--- Start of The records ---

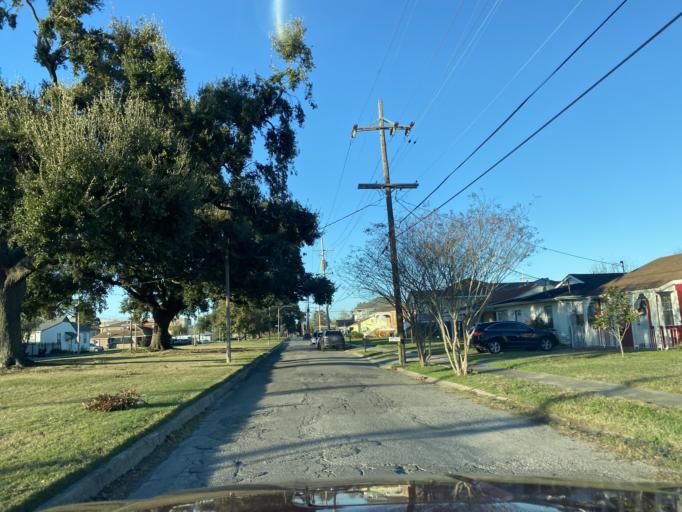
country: US
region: Louisiana
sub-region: Orleans Parish
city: New Orleans
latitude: 30.0149
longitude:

--- End of The records ---

» Written task
Render the lines above as a Markdown table with two columns, "Row" for the row number and "Line" for the line, omitting blank lines. Leave the pictures out of the table.

» Answer to this exercise
| Row | Line |
|---|---|
| 1 | country: US |
| 2 | region: Louisiana |
| 3 | sub-region: Orleans Parish |
| 4 | city: New Orleans |
| 5 | latitude: 30.0149 |
| 6 | longitude: |